When I was very young, I was asked to make cold calls for the family business. I had a little experience, having made cold calls for a charity a few years earlier, but I had had no training. I was, however, provided with a set of index cards that included a script and language to “overcome” any “objections” I might receive while dialing strangers.

One of the first calls I made was answered, and the person answering hung up on me. I called my leadership team and asked what I was supposed to do when someone hung up on me. I was told, “Call them right back.”
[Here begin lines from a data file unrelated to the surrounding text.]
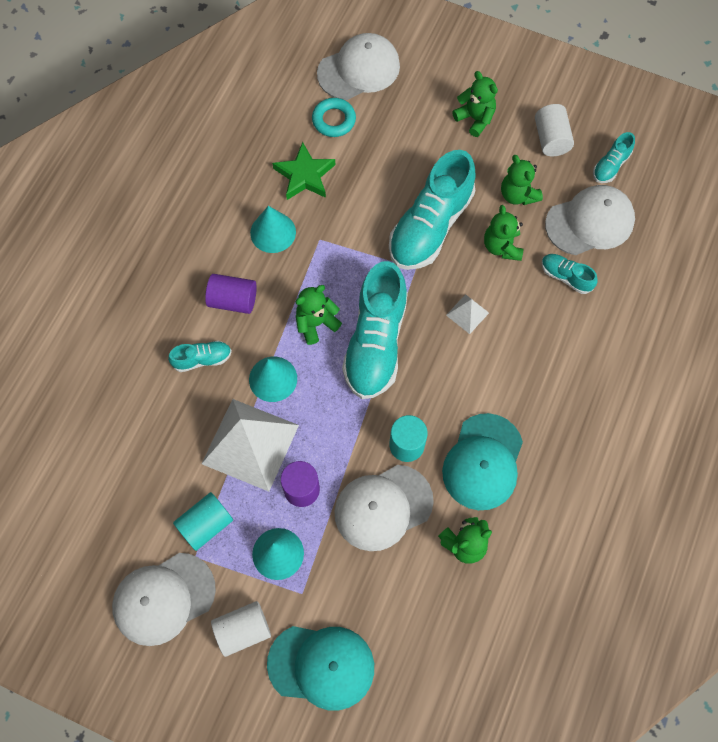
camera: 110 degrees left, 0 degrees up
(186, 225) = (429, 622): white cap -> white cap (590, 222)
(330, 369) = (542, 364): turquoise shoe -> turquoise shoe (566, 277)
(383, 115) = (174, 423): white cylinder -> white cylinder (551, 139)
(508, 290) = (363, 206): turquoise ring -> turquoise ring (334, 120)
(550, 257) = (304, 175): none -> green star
That didn’t sound like a good idea. First, the person had just hung up on me. That is not a sign that someone wants to continue any kind of conversation. It’s evidence that they are quite committed to not having the conversation. Second, and more importantly, calling back means making someone who is already unhappy that you called them even more unhappy. This would be creating conflict.

I called back. Indeed, the person on the other end of the phone was miffed. He was in no way impressed that I called him right back. Nor was he moved by my strategy for starting the conversation over (something that I improved over time). But he didn’t punch me in the face, he didn’t yell me, and he didn’t hang up on me. Instead, he said no to my request for a meeting. That is all there was to that call, and it was one I would occasionally have to make while prospecting.

Making the call, however, had the positive effect of eliminating the potential to become conflict-averse. It also helped me come to the idea that I was a peer to my clients, not some subservient, milquetoast order-taker.

Do not read anything here as a license to go create conflict. You are better off creating an opportunity to collaborate than you are creating conflict that is not necessary.

That said, you are going to have to deal with conflict if you work in business. You are going to be comfortable dealing with issues and challenges where there will be disagreements. Avoiding conflict is allowing tiny monsters to blossom into gargantuan monsters.

When you need to have the difficult conversation, have the difficult conversation.